Chicago mother and her children brutally jumped: A cry for justice amid school negligence


It’s hard to imagine the fear and heartbreak of being attacked alongside your own children in broad daylight, but for Corshawnda Hatter, that horrifying reality unfolded on the streets of Chicago. A video has since gone viral showing a brutal and senseless assault that left her and her two kids hospitalized. What started as an ordinary walk turned into a nightmare.
Corshawnda Hatter, a mother already battling a life-threatening illness, sickle cell anemia, is now fighting for justice, not just for herself but for her son and daughter. Her emotional recounting of the incident on social media has stirred thousands into action and ignited protests outside a Chicago Public School, Orville T. Bright Elementary, where her son had been persistently bullied. The attackers? A group of teens, reportedly connected to the school, ambushed the family without warning.
What makes her story all the more heartbreaking is that she did what many parents are told to do. She reported the bullying, she reached out to the school, and she followed the rules. But her concerns were ignored.
That failure is more than just bureaucratic laziness; it’s a breach of trust. Schools are

supposed to protect students, not ignore them. When a parent reports bullying, it
should be taken seriously. It’s time that the public school system stops treating these situations as isolated events. Ignored bullying doesn’t just “go away.” It festers and it escalates.
And even worse, she blames herself. She says she feels like she failed her kids, whenin truth, the failure wasn’t hers; it was the system’s. The school failed. The Chicago community failed. And the attackers and their guardians failed humanity.
The people criticizing her online for not doing more missed a crucial point, she was robbed of her ability to protect her children, something every parent instinctively wants to do.

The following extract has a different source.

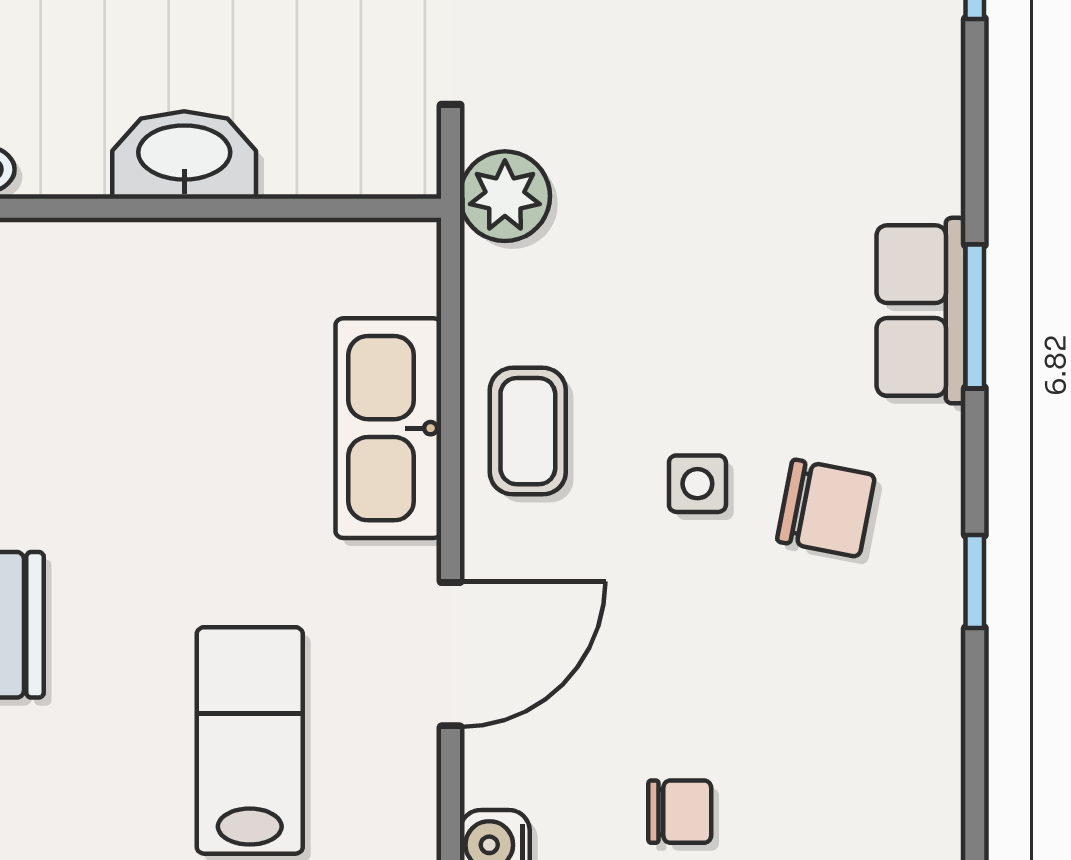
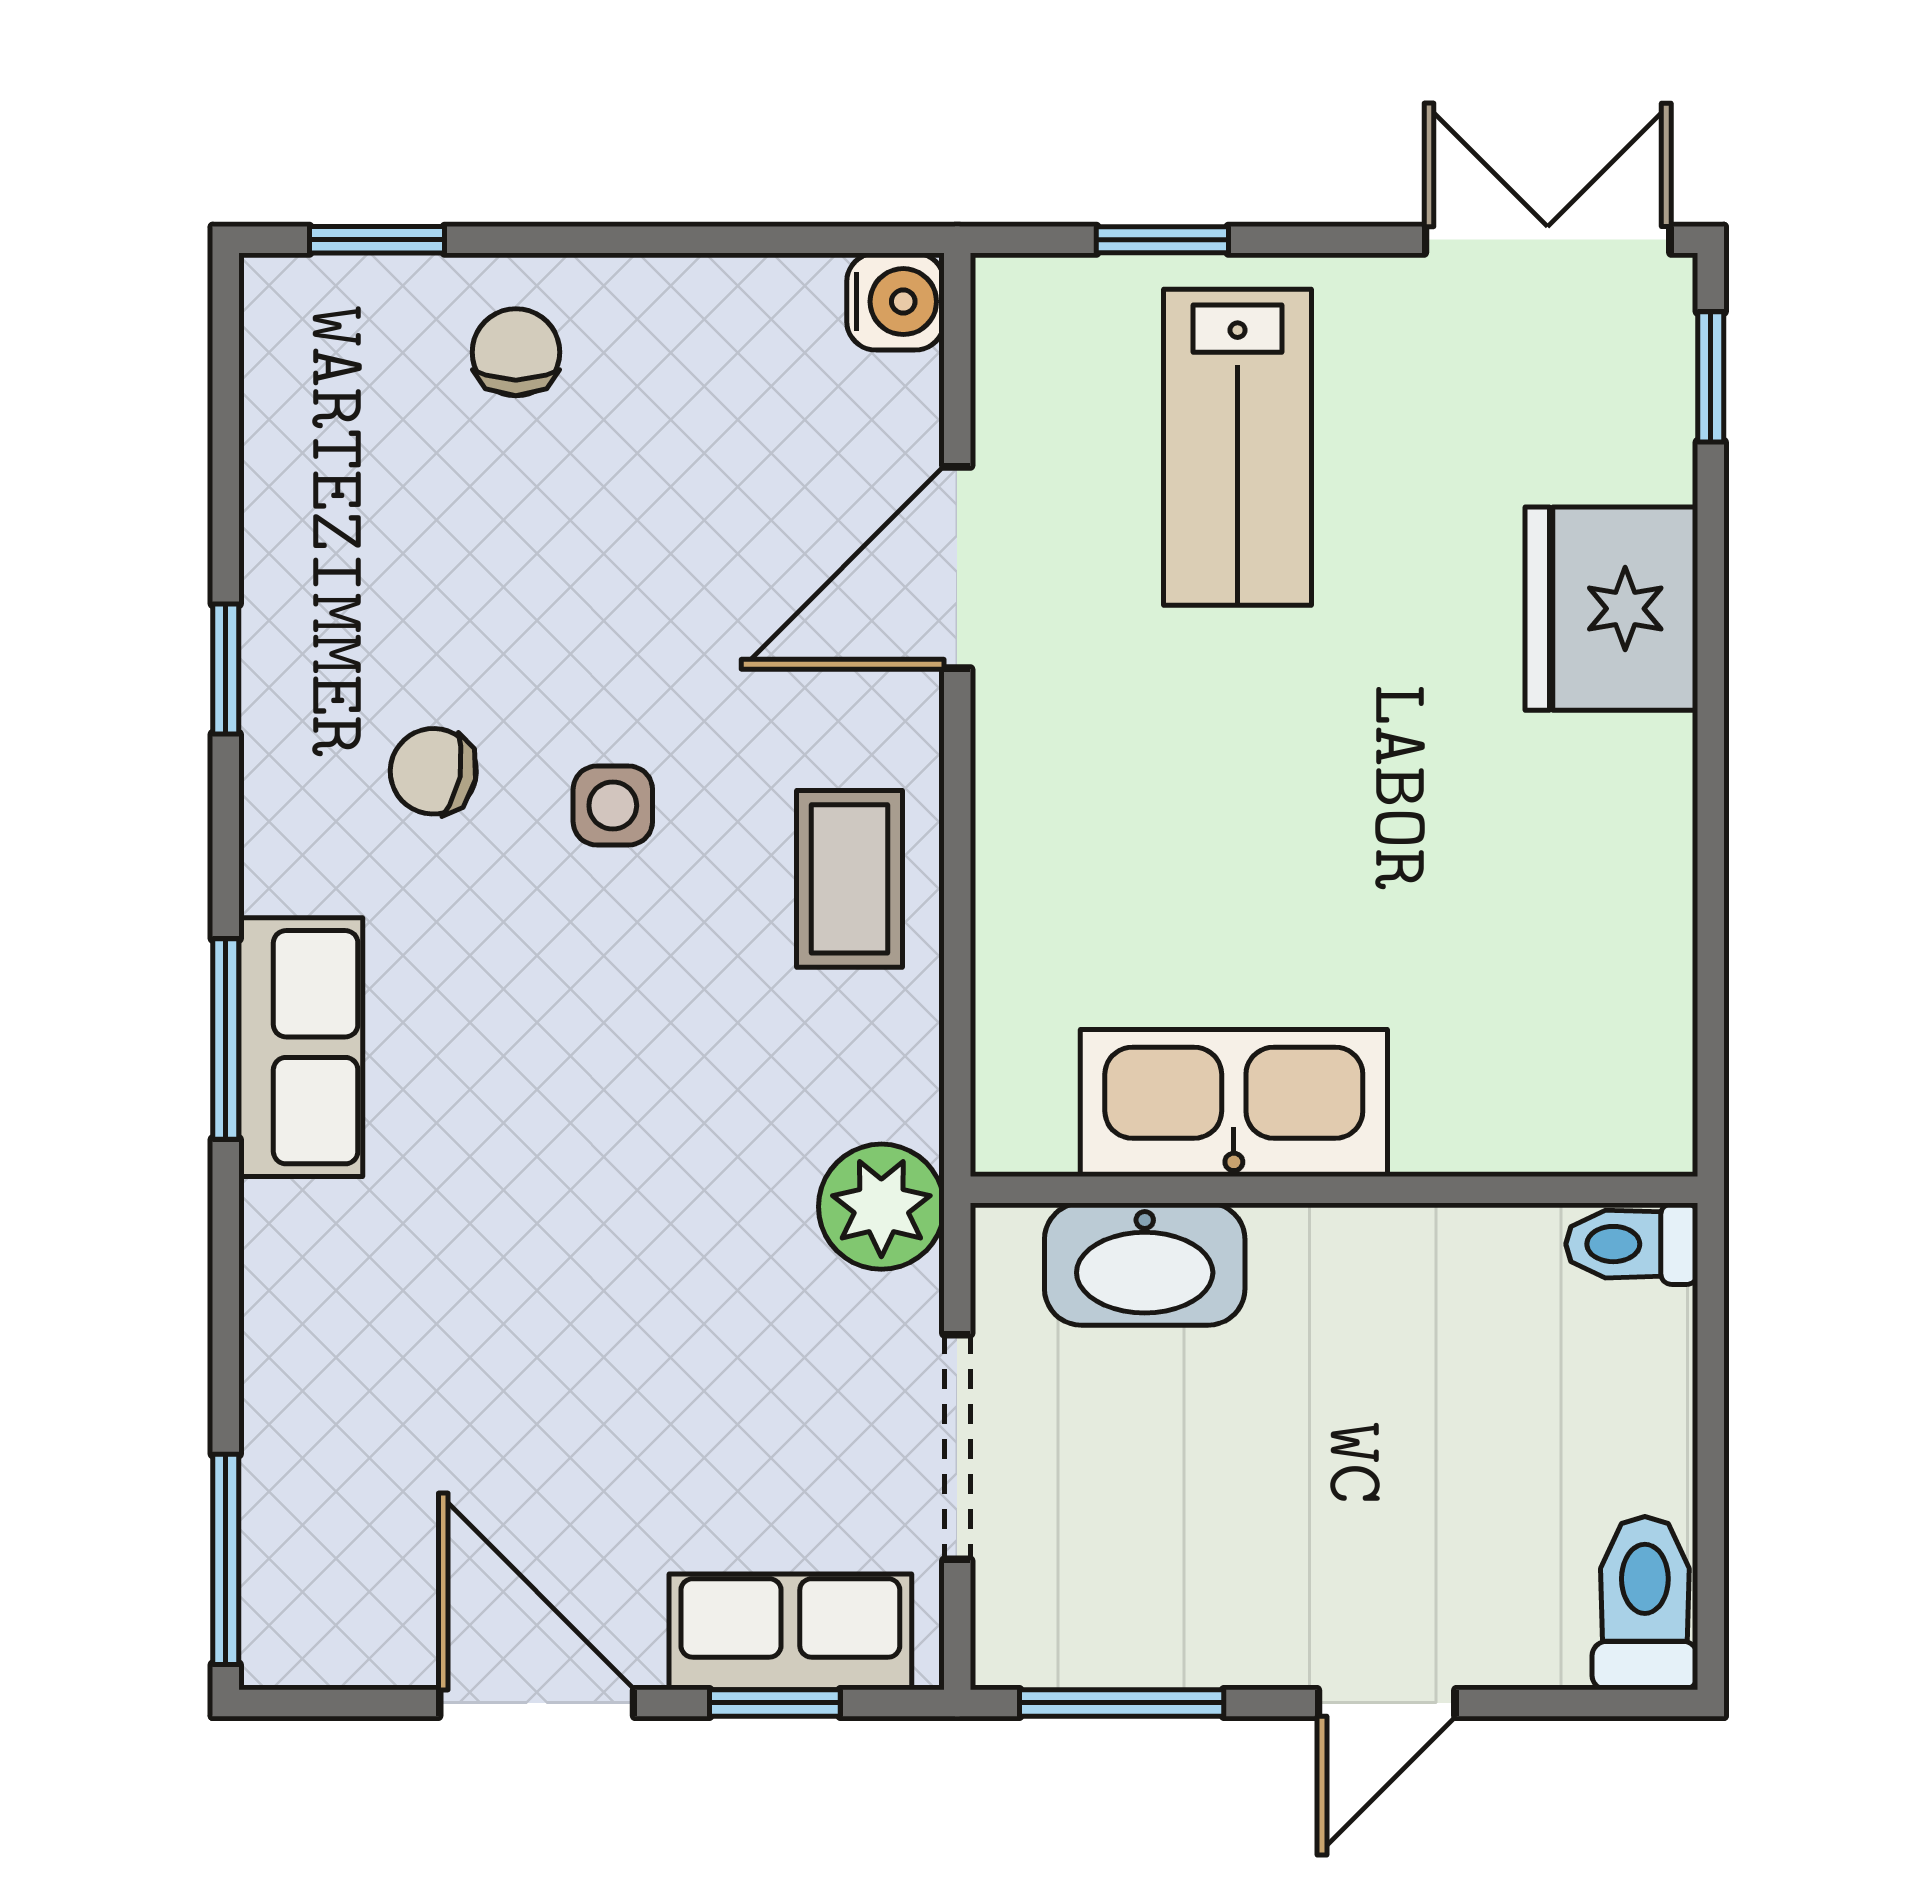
washbasin: (184, 155) -> (1145, 1264), moved
kitchen sink: (388, 428) -> (1234, 1103), moved, turned -90
chair: (826, 508) -> (433, 771), width x0.73, depth x0.73
chair: (680, 812) -> (516, 352), moved, turned 90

Hatter poured her heart out in a raw, gut-wrenching post on social media. Her words speak volumes, not just about the attack, but about how deeply it shook her as a mother:
“I’m so drained and emotional. I had to watch my son get slammed to the ground while they were banging my son’s head into the concrete. He was tryna get to me because I was getting jumped. He was terrified and so was my daughter. And the lil boy pulled my youngest baby’s hair. She was hollering and crying 😢. Y’all, do y’all know I was so hurt? I couldn’t get to my kids. I feel like I failed my kids but also didn’t wanna put my hands on a minor. It’s definitely a law y’all. I’m sitting here crying. I can still hear the cries of my kids saying, ‘Mommy, help me. I’m hurt. I’m scared.’ My kids did not want to go home. My momma had to come get them. Yooo, I’m so hurt. And for all you people on this app claiming I was scary and bogus for not helping my kids—HOW COULD I WHEN THEY HAD ME ON THE GROUND STOMPING ME OUT? Then they involved my daughter. A 12-year-old boy pulled my 6-year-old daughter’s hair. NO, I’M NOT OK. I’M TORNE 😔😢”
In a city already dealing with waves of violence and distrust in local systems, this incident stood out for its sheer brutality and the fact that it happened in front of young children, with one of them being a direct target. The family didn’t provoke anyone. They weren’t in the wrong place at the wrong time. They were simply walking together, trying to live their lives.